Markets in Vietnam may not be cavernous underground worlds of stunning rock formations and skyscraper high stalagmites, but they can be cavernous worlds unto themselves. Markets like this one in Danang sell everything from fabric for clothing to dried baby shrimp. Needless to say, you can get lost exploring the rows for hours. They’re most active in the early morning and late evening, when the temperature cools down a bit and shoppers come out. During the middle of the day, you might find shopkeepers taking a nap in front of their stalls. When we say you could spend all day in these markets, we seriously mean it.
In some area like Mekong Delta you also can find many “Float Markets” like in the picture where locals sell their products on their own boat.

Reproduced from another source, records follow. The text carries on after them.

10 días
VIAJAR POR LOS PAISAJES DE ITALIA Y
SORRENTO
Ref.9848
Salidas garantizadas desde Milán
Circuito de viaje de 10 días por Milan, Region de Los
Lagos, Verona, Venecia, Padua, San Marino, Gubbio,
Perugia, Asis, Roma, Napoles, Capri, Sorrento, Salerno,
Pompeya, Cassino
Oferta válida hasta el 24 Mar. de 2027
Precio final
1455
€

Vietnam’s beaches may be one of the country’s most unsung beauties. While travelers may think of Thailand and Cambodia as the countries to visit for white sand and clear water, Vietnam boasts beaches that rival these countries’ beloved tourists spots. Sure, some beach towns in Vietnam, like Nha Trang and Mui Ne, get a lot of attention, but quieter, less-traveled beaches like Doc Let are the real treasures. Con Dao and Phu Quoc are some of the most gorgeous islands in South East Asia, and travelers would be wise to hurry there now, before these isolated, idyllic spots suffer the same fate as the over-traveled beaches in Thailand and Cambodia.
The North Beauty
The Northwest of Vietnam, is one of the country’s most stunning areas. Its dramatic rice terraces and surrounding peaks make this mountainous area well worth the short trip from Hanoi. You can take an overnight train from Hanoi, which makes it a popular destination on the tourist circuit. Covered by totally a green color, surrounded by big continuous mountains make this area always looks majestic.

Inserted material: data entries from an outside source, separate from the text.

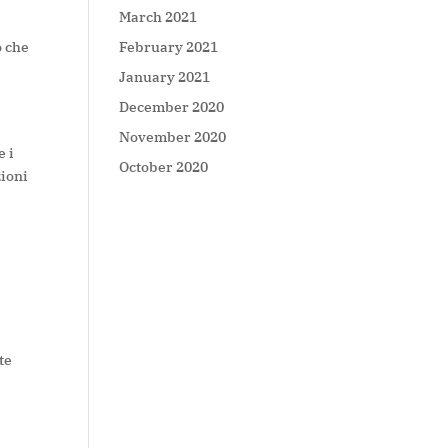
March 2021
February 2021
o che
January 2021
December 2020
November 2020
e i
October 2020
zioni
te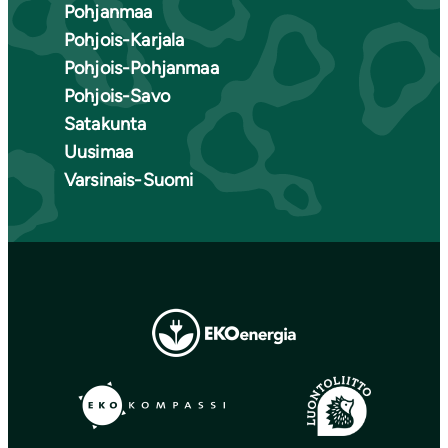
Pohjanmaa
Pohjois-Karjala
Pohjois-Pohjanmaa
Pohjois-Savo
Satakunta
Uusimaa
Varsinais-Suomi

A UNESCO World Heritage town, Hoi An is one of the most picturesque, lovely places to visit in all of Vietnam. Located in the center of the country, just outside of Danang, Hoi An used to be a flourishing port town from the 15th to the 19th centuries, before the Thu Bon river silted up and basically halted trade in the region. Fortunately in the 1990s, the town was declared a World Heritage site and tourism has since revived the so-called “Venice of Vietnam.” Thanks to the international residents — from the Chinese and Japanese to the French — during the port years, Hoi An boasts a variety of local specialities that you can’t find anywhere else in the country. Dishes like Cao Lau and White Rose Dumplings are reason enough to visit Hoi An, and when you factor in the gorgeous, canal-side setting and preserved colonial French architecture, it really does become a national treasure.
Speaking of vistas, Halong Bay, the UNESCO World Heritage Site in the Gulf of Tonkin, is every bit as spectacular as people say. It IS worth the roughly four hour drive from Hanoi, and it IS worth fighting the swarms of tourists to see. The bay used to be littered with a lot more trash, but with recent clean-up efforts, it’s much better these days. The 1,600 islands jut out of the sea, seemingly one on top of the other, creating a dramatic scape of mountains, sea and sky.
Kind, thoughtful, industrious, optimistic, generous — the people are the heart of country, and if you visit, you should take every opportunity to get to know them.